La première mesure des variations à petite échelle du gaz intergalactique vient d’être publiée. Pour arriver à ce résultat sur la matière très diffuse qui peuple le « vide » cosmique, les astronomes ont observé l’atténuation de paires de quasars distants.
Entre les galaxies, en dehors des filaments de matière qui lient les amas de galaxies, il existe aussi du gaz, en très faible quantité, avec une densité moyenne de 1 atome par mètre cube. Par endroits, le gaz intergalactique est plus dense et peut former des structures diffuses. L’atténuation de lumière lointaine reste le meilleur moyen pour investiguer ce gaz intergalactique, comme nous en avons parlé encore récemment au sujet du gaz formant le halo de notre galaxie. Alberto Rorai et ses collègues allemands et américains se sont intéressés au gaz intergalactique situé à 11 milliards d’années-lumière et ont donc utilisé des quasars situés un peu plus loin encore pour observer ce qu’on appelle la forêt Lyman alpha, la même raie d’absorption de l’hydrogène, vue avec différents décalages spectraux qui correspondent à autant de sources de gaz situées à différentes distances entre le quasar sonde et nous.
Mais un seul quasar ne permet d’obtenir qu’un seul point. Pour tenter de cartographier des petites variations de la densité du gaz intergalactique, il faut alors plusieurs quasars, qui soient rapprochés en terme de distance angulaire. C’est ce que les chercheurs ont utilisé en sélectionnant des quasars qui apparaissent en paires et en les observant avec le télescope de 10 m de l’Observatoire Keck. Ils parviennent ainsi à quantifier les variations de la quantité de gaz intergalactique sur une échelle de la taille d’une galaxie, ce qui est remarquable à cette distance.
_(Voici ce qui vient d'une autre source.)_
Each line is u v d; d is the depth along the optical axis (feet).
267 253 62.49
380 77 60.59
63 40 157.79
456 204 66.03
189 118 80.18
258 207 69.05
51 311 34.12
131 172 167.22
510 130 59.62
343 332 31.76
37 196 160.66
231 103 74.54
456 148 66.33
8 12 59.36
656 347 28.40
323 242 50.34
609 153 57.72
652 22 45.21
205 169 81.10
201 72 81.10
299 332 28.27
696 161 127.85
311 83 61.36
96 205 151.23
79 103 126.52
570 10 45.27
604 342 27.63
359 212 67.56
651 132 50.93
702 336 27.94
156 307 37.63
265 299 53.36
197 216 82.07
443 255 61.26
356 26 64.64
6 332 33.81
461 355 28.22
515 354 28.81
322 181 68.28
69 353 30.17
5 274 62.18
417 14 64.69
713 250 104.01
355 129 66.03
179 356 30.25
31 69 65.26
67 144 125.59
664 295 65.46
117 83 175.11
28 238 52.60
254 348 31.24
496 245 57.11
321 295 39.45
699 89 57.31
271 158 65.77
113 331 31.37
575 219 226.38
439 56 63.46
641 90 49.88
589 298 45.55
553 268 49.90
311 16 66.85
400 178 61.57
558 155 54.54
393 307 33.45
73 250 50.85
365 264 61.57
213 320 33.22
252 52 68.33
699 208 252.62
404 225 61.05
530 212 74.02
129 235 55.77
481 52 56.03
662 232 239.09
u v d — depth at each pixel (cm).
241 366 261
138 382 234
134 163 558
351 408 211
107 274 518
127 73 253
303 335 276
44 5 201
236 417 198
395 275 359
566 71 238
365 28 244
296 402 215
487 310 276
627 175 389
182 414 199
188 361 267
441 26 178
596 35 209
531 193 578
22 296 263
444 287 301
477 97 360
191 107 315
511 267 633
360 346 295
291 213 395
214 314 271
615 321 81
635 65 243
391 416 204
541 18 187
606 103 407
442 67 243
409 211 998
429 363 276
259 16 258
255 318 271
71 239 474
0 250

Alors que les baryons du milieu intergalactique tracent les fluctuations de la matière sombre à l’échelle du mégaparsec, aux plus petites échelles (100 kpc), la distribution du gaz dépend fortement de sa température (environ 10000 K) qui, via la pression, contrecarre la gravité et empêche son effondrement. Le gaz intergalactique est alors lissé par la pression aux petites échelles, ce qui n’est pas le cas de la matière sombre qui, sans pression, peut s’agglomérer.
L’un des plus gros challenges auxquels a dû faire face Alberto Rorai pour cette étude publiée aujourd’hui dans la revue Science, et qui a fait l’objet de sa thèse, a été le développement des outils mathématiques et statistiques à même de quantifier les infimes différences observées dans les spectres des paires de quasars.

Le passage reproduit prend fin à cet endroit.